Archivist Tristram Clarke said the letters reveal that some people sincerely believed there was a monster in the loch — though the cool response from the government suggests there were plenty of detractors. If nothing else, Clarke said the Fraser letter proves that the police were under pressure to protect the monster — whatever it was.
Fraser's letter to officials in London warned that he feared hunters Peter Kent and Marion Stirling were "determined to catch the monster dead or alive" and planned to use a "special harpoon gun."
Kent was preparing a major operation including 20 experienced hunters and Fraser said he warned of the "desirability of having the creature left alone."
The idea didn't get very far in the end. The files show that it was deemed better not to kill the monster — or the myth — by stationing cameras or observers around the lake.
Though the sightings proved to be hoaxes, they didn't stop a Nessie-spotting tourism industry from springing up, together with three-humped cuddle toys, T-shirts and mugs.
"I think Nessie is such an iconic part of Scotland," Clarke said. "The legend lives on. It's almost part of Scotland's identity."
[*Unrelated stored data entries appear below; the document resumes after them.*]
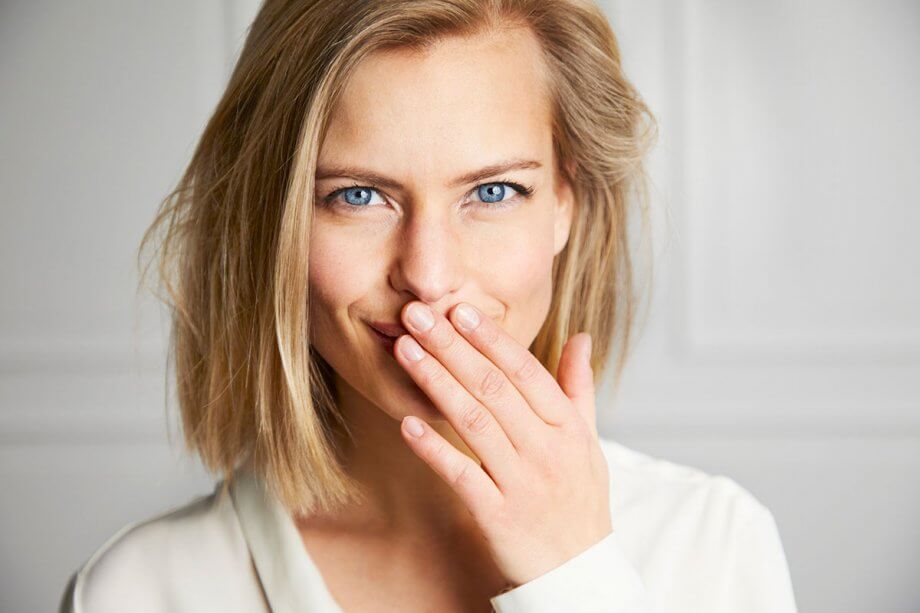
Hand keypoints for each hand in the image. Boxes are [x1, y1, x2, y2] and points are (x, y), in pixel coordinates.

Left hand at [393, 299, 612, 587]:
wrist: (580, 572)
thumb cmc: (579, 498)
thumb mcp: (588, 441)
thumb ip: (578, 387)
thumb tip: (580, 337)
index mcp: (568, 427)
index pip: (526, 372)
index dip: (491, 339)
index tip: (459, 309)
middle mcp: (547, 450)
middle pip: (493, 388)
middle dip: (451, 347)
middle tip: (416, 315)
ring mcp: (522, 483)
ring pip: (474, 423)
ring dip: (436, 383)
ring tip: (404, 351)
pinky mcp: (497, 516)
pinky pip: (461, 475)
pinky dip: (433, 448)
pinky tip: (407, 422)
Though the number of sightings has tailed off recently, devoted believers continue to scour the loch. Gary Campbell of the Official Loch Ness monster club lives in hope of finding Nessie one day.
"Fourteen years ago I saw a hump break the water on the loch, I took a double take and then more of it appeared," he said. "I haven't seen anything since, but I keep looking. It probably cost me my social life."
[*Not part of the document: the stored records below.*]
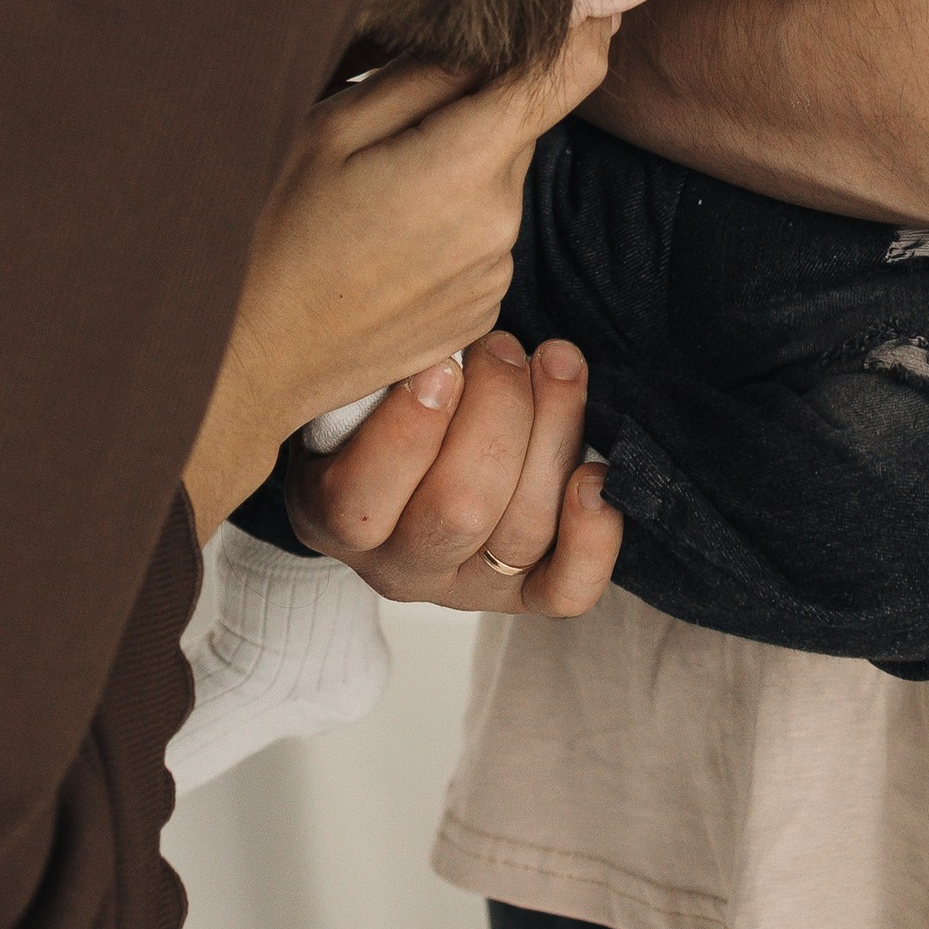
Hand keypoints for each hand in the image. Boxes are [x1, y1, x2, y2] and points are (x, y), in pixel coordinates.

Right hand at [183, 23, 611, 535]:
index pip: (569, 74)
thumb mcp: (331, 128)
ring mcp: (494, 274)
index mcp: (465, 165)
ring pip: (499, 183)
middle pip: (519, 127)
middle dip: (476, 111)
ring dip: (460, 172)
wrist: (250, 359)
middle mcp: (499, 222)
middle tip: (395, 129)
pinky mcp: (482, 311)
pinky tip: (387, 245)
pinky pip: (484, 239)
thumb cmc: (273, 233)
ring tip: (377, 200)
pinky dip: (451, 226)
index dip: (583, 27)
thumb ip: (424, 75)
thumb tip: (494, 35)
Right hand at [281, 329, 621, 615]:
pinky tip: (596, 472)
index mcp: (331, 518)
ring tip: (556, 362)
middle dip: (497, 411)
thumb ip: (375, 370)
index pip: (358, 503)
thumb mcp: (348, 388)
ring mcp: (468, 586)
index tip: (440, 362)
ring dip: (554, 431)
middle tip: (501, 347)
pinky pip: (569, 590)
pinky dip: (595, 536)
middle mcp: (399, 567)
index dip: (407, 431)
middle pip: (458, 511)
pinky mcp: (528, 594)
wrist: (400, 467)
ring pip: (522, 530)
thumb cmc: (374, 406)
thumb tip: (442, 334)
The faithful have long speculated about what the monster is. Some suggest a completely unknown species, or a sturgeon, or even a last surviving dinosaur.
"The reason why the Nessie myth persists is it such a good story," said Lee Barron, a lecturer in media and culture at Northumbria University. "We get a sense of wonder out of the 'what ifs' of it all.
"There are lots of monster in the lake myths around the globe, including the U.S. and Europe, but because of the sightings, the fake photos and the romance of Loch Ness, Nessie is the greatest of them all."